I once knew a girl in college who wrote plays as wild and free as a mortgage–backed security. They were structurally adventurous, grammatically acrobatic, symbolically swashbuckling. They played by their own rules, these plays. They were brash and spunky and wholesomely rebellious, they were the Sarah Palin of introductory college drama. And they sucked. They were awful. They were like listening to a drunken five-year-old summarize the plot of Game of Thrones.
It was from this girl that I learned two very valuable lessons. First: being cute lets you get away with a lot. Did I mention she was cute? Yes I did. Shut up.
Second: Rules are important to creativity. You don’t truly understand what you’re allowed to play with until you understand what’s forbidden and why. Until you understand the rules, it won’t mean anything when you break them. When a two-year-old pees on the floor it’s just another Wednesday. When a grown man with a B.A. in Anthropology pees on the floor, well, that shit’s deep. (I didn’t pee on the floor. That’s lemon-orange reduction, I was making a glaze. A glaze, dammit!)
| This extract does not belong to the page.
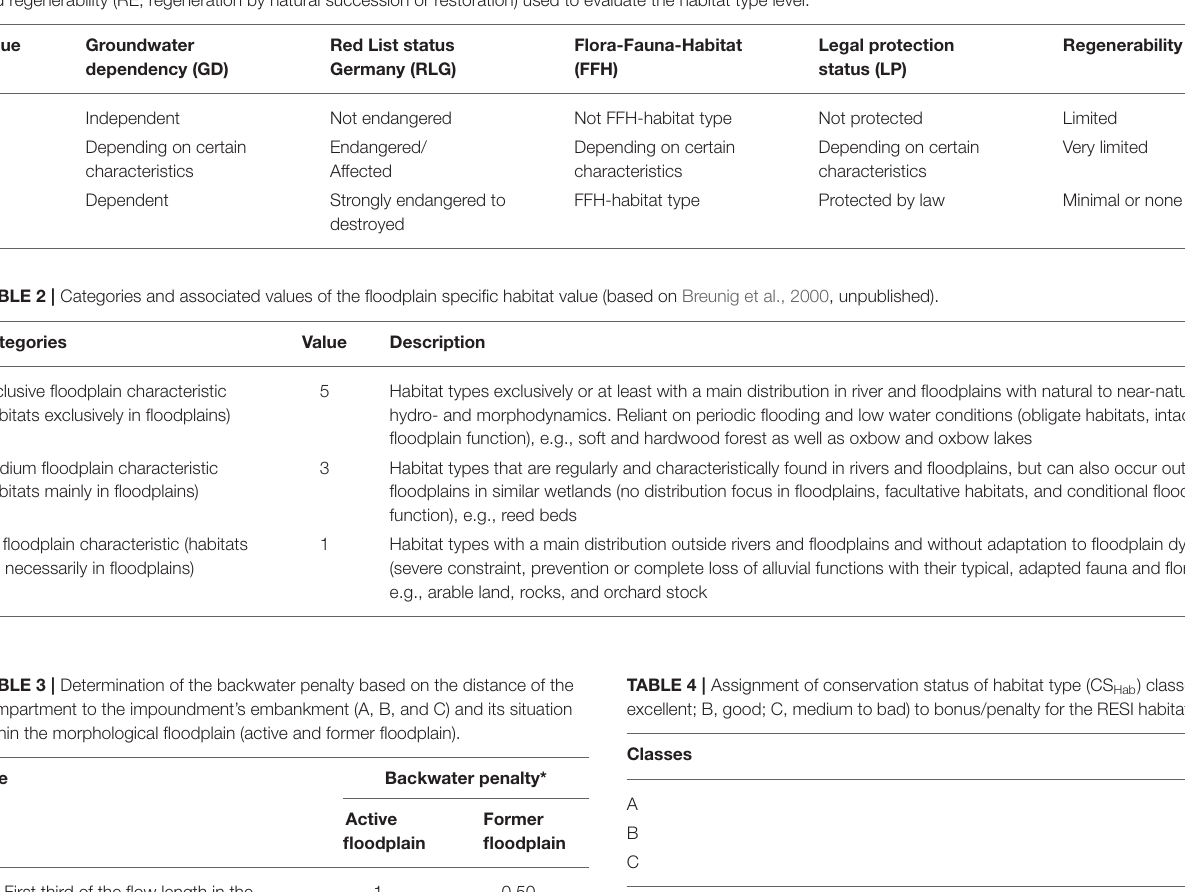
TABLE 1 | Values and categories of the criteria (groundwater dependence (GD), Red List status Germany (RLG), “Fauna-Flora-Habitat” (FFH), legal protection status (LP), and regenerability (RE, regeneration by natural succession or restoration) used to evaluate the habitat type level.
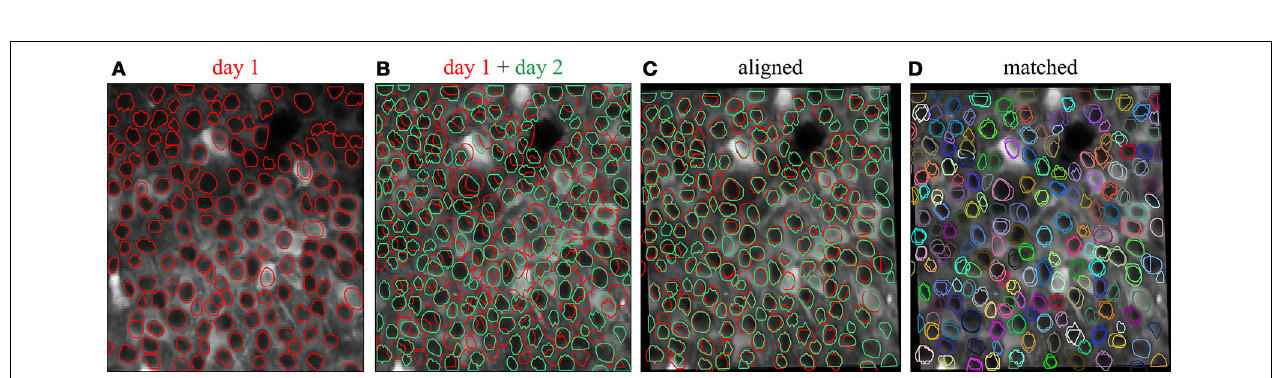
FIGURE 4 | Registration of ROIs across imaging sessions acquired on two different days. (A) ROIs (red) and time-averaged image for the first imaging session. (B) ROIs (green) and time-averaged image for the second imaging session, with ROIs for the first imaging session (red) shown for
Two years, four months and 24 days ago my son was born. At the point where he made his grand entrance (with much fanfare and waaaay downstage) my thirties were still a novelty, I had five years freelancing experience and a decade of professional theater. I was in demand, I was hungry. (Figuratively speaking. Literally I was quite well fed.) I would often read books without dragons or lightsaber combat. If I so desired I could start drinking at 3pm and sleep until that very time the next day. And creatively speaking, I was on fire: I was working on ideas to do an audience-interactive mashup video game/Greek tragedy called “Grand Theft Odyssey,” I was trying to develop a heavy metal musical, I was working on several web videos for my company, including one on the Ninja winter Holiday of Katanukkah, I was chewing over an arrangement for Bach’s Cello Suite #1 as played by ukulele, tuba and bagpipes. If creativity were cigarettes, I coulda been the richest man in San Quentin.
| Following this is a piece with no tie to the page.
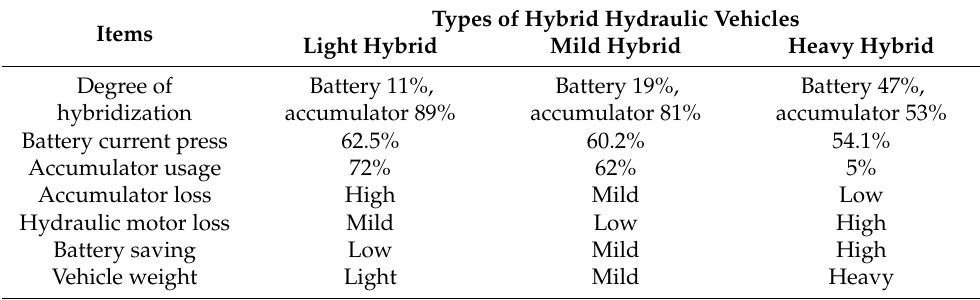
Table 5. Summary characteristics of evaluations of accumulator size in hydraulic–electric hybrid vehicles.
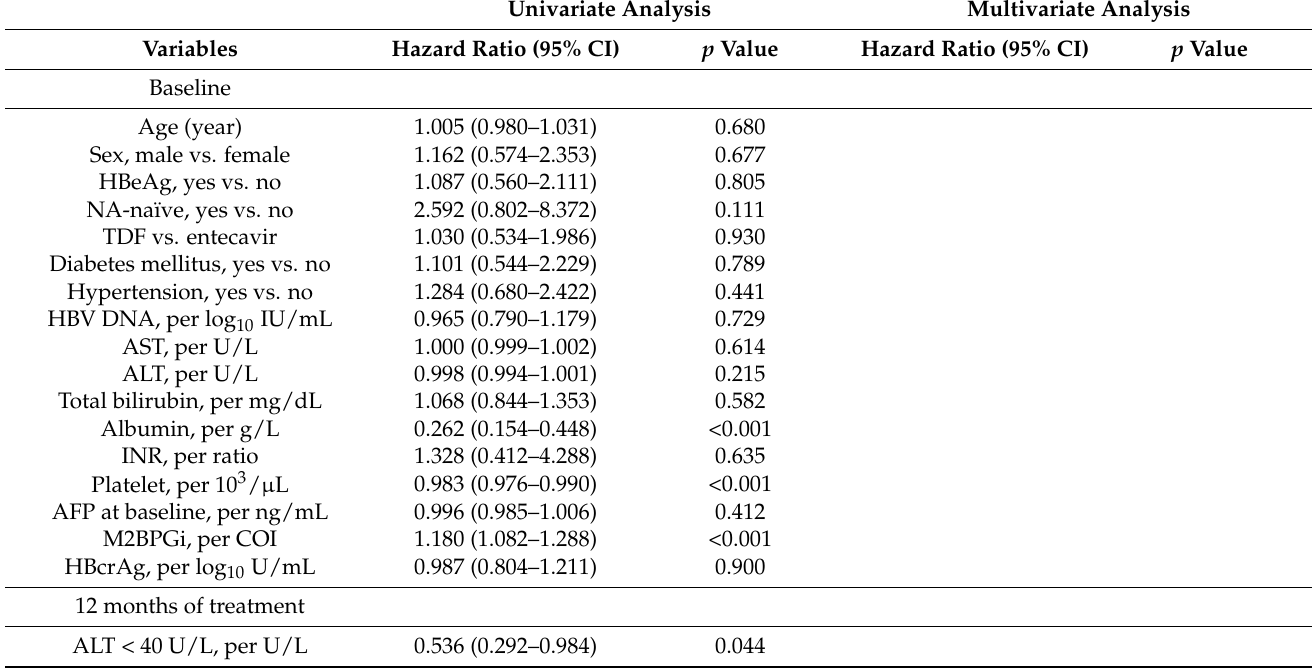
Table 5. Univariate and multivariate analyses of factors associated with hepatic events (new events of variceal bleeding, ascites and hepatic encephalopathy) in patients without decompensated cirrhosis at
And then my son was born, and everything changed.
In most stories, this is where artistic dreams are shelved and real jobs are suffered. Where I hang myself a little bit with every tie I put on, and worry myself bald over TPS reports. All this for health insurance and the dignity of knowing my son will never have to rely on government cheese.
And employment-wise this was certainly something I’d considered. But for all my lugubrious shaping of the creative æthers, I got paid for my lugubrious shaping of wood, paint and Excel spreadsheets. Work for stage managers and technicians didn’t dry up with the baby drop, so I luckily got to stay on the scene.
What does dry up is time for anything else. Gone, the unstructured time that was my open line to the muses. Free no more was I for day-long excursions into the robot-rampaged Kung Fu Narnia of my creative processes. The 6-8 hours a day I had to craft theater magic from my persistent immaturity were washed away in one fluid-filled trip to the maternity ward.
That should have ended the artistically relevant movement of my song saga. Nothing to look forward to but a long, business-casual epilogue with the small chance of an encore. Should have, I say, but for the salient fact that it didn’t. I feel as creative as I ever have, if not more so.
Rules are important for creativity. Restriction and deprivation are, counter-intuitively, the bosom friends of artistic expression. Without the boundaries of phrase, rhythm, and rhyme, Bob Dylan is just that rambling hippy who never makes it past the screeners at MPR. Without 75 minutes of the world turning against him, Jean Claude Van Damme’s victory against Tong Po in Bloodsport is as empty as his beautiful Belgian facial expressions.
If I’m honest, for all that creative time I had pre-baby, I really got very little accomplished. Having all the time in the world left me in no hurry to finish, or even start my brilliant works. Another boon to creativity I’d never have but for my son is the very concrete sense of my own mortality. Any illusions that I had plenty of time to achieve staggering artistic success are long gone, and good riddance. I’m confronted with the reality that what I want will never happen by accident, will never simply ‘happen’ at all. If I want to be a Sith Lord in the next series of Star Wars movies (just call me Darth Fabulous) I need to carve out time for lightsaber practice today.
As well as unambiguously demonstrating how little time I actually have, I also find myself taking a hard look at this ruggedly handsome guy I call Matt Dawson through my son’s eyes. Did he do all he could? Did he actually try to pursue his dreams or did he spend his afternoons thinking up clever things he never put on paper, never took steps to bring into reality. If I’m going to encourage my son to follow his heart, then I better damn well do the same until I no longer can.
Creation, as they say, is mostly subtraction, just like 80% of writing is editing. Yes, the stereotype can definitely be true that having a kid kills the dreams of an artist. But I like to think that it just culls the herd. If your creativity can’t withstand parenthood, then it wouldn’t have lasted long anyway.